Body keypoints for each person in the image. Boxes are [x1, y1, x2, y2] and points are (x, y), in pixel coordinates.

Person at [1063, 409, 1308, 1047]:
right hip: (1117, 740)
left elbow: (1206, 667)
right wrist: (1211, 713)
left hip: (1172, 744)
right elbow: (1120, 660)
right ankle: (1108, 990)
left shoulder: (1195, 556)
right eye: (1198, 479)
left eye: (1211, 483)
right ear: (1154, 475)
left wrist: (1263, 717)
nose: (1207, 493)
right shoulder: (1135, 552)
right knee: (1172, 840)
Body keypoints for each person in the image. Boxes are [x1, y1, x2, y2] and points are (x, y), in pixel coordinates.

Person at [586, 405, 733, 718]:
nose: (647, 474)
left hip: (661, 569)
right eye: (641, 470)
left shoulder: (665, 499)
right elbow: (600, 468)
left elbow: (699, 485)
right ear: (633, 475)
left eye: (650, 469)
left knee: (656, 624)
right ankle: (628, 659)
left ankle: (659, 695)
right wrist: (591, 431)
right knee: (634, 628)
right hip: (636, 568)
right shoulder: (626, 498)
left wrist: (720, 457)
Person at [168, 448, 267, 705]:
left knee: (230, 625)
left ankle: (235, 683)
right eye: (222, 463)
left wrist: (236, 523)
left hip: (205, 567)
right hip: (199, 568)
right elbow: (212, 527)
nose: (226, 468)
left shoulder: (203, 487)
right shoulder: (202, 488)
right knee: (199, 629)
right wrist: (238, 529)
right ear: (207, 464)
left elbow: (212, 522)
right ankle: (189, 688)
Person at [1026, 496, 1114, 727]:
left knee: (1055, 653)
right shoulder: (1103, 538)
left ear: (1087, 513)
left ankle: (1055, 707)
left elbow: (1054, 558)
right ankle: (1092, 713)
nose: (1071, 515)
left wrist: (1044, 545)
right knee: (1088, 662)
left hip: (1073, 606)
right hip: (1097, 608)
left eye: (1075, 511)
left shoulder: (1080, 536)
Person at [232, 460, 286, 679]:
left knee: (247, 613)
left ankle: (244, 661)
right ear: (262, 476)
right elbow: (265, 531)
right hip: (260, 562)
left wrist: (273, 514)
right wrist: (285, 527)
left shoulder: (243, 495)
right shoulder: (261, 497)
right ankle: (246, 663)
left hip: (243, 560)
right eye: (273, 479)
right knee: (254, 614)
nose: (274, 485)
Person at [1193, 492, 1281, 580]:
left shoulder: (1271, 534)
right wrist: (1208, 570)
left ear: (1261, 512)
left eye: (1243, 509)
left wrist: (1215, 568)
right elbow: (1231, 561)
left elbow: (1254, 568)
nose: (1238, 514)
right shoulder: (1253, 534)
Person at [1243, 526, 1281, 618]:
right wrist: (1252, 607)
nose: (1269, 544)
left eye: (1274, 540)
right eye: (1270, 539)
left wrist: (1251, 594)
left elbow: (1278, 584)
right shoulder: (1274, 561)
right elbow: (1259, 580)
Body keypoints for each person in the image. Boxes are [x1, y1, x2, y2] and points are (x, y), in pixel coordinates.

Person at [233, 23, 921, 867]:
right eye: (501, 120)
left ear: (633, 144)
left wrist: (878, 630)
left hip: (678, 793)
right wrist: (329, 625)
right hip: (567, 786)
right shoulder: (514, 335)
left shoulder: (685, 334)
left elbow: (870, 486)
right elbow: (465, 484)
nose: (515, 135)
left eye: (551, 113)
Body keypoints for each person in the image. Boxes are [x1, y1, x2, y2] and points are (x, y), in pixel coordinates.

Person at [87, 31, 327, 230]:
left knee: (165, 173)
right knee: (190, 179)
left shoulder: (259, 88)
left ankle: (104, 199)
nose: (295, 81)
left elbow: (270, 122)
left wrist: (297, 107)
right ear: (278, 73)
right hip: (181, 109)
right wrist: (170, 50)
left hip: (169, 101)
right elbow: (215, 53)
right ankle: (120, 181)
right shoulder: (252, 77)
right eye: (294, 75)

====

__Task item__: Transcribe every record exactly, keeping each line as it is.

__Exercise output__:
Body keypoints for each person in the image. Boxes are [x1, y1, x2, y2] and points are (x, y), in pixel coordinates.

Person at [1063, 409, 1308, 1047]:
right hip: (1117, 740)
left elbow: (1206, 667)
right wrist: (1211, 713)
left hip: (1172, 744)
right elbow: (1120, 660)
right ankle: (1108, 990)
left shoulder: (1195, 556)
right eye: (1198, 479)
left eye: (1211, 483)
right ear: (1154, 475)
left wrist: (1263, 717)
nose: (1207, 493)
right shoulder: (1135, 552)
right knee: (1172, 840)
Body keypoints for each person in the image. Boxes are [x1, y1, x2, y2] and points are (x, y), in pixel coordinates.

Person at [586, 405, 733, 718]:
nose: (647, 474)
left hip: (661, 569)
right eye: (641, 470)
left shoulder: (665, 499)
right elbow: (600, 468)
left elbow: (699, 485)
right ear: (633, 475)
left eye: (650, 469)
left knee: (656, 624)
right ankle: (628, 659)
left ankle: (659, 695)
right wrist: (591, 431)
right knee: (634, 628)
right hip: (636, 568)
right shoulder: (626, 498)
left wrist: (720, 457)
Person at [168, 448, 267, 705]:
left knee: (230, 625)
left ankle: (235, 683)
right eye: (222, 463)
left wrist: (236, 523)
left hip: (205, 567)
right hip: (199, 568)
right elbow: (212, 527)
nose: (226, 468)
left shoulder: (203, 487)
right shoulder: (202, 488)
right knee: (199, 629)
right wrist: (238, 529)
right ear: (207, 464)
left elbow: (212, 522)
right ankle: (189, 688)
Person at [1026, 496, 1114, 727]:
left knee: (1055, 653)
right shoulder: (1103, 538)
left ear: (1087, 513)
left ankle: (1055, 707)
left elbow: (1054, 558)
right ankle: (1092, 713)
nose: (1071, 515)
left wrist: (1044, 545)
right knee: (1088, 662)
left hip: (1073, 606)
right hip: (1097, 608)
left eye: (1075, 511)
left shoulder: (1080, 536)
Person at [232, 460, 286, 679]:
left knee: (247, 613)
left ankle: (244, 661)
right ear: (262, 476)
right elbow: (265, 531)
right hip: (260, 562)
left wrist: (273, 514)
right wrist: (285, 527)
left shoulder: (243, 495)
right shoulder: (261, 497)
right ankle: (246, 663)
left hip: (243, 560)
right eye: (273, 479)
right knee: (254, 614)
nose: (274, 485)
Person at [1193, 492, 1281, 580]:
left shoulder: (1271, 534)
right wrist: (1208, 570)
left ear: (1261, 512)
left eye: (1243, 509)
left wrist: (1215, 568)
right elbow: (1231, 561)
left elbow: (1254, 568)
nose: (1238, 514)
right shoulder: (1253, 534)
Person at [1243, 526, 1281, 618]:
right wrist: (1252, 607)
nose: (1269, 544)
left eye: (1274, 540)
right eye: (1270, 539)
left wrist: (1251, 594)
left elbow: (1278, 584)
right shoulder: (1274, 561)
right elbow: (1259, 580)
Body keypoints for each person in the image. Boxes are [x1, y1, x2, y2] and points are (x, y), in pixel coordinates.

Person at [233, 23, 921, 867]:
right eye: (501, 120)
left ear: (633, 144)
left wrist: (878, 630)
left hip: (678, 793)
right wrist: (329, 625)
right hip: (567, 786)
right shoulder: (514, 335)
left shoulder: (685, 334)
left elbow: (870, 486)
right elbow: (465, 484)
nose: (515, 135)
left eye: (551, 113)
Body keypoints for each person in the image. Boxes are [x1, y1, x2, y2] and points are (x, y), in pixel coordinates.

Person at [87, 31, 327, 230]:
left knee: (165, 173)
right knee: (190, 179)
left shoulder: (259, 88)
left ankle: (104, 199)
nose: (295, 81)
left elbow: (270, 122)
left wrist: (297, 107)
right ear: (278, 73)
right hip: (181, 109)
right wrist: (170, 50)
left hip: (169, 101)
right elbow: (215, 53)
right ankle: (120, 181)
right shoulder: (252, 77)
right eye: (294, 75)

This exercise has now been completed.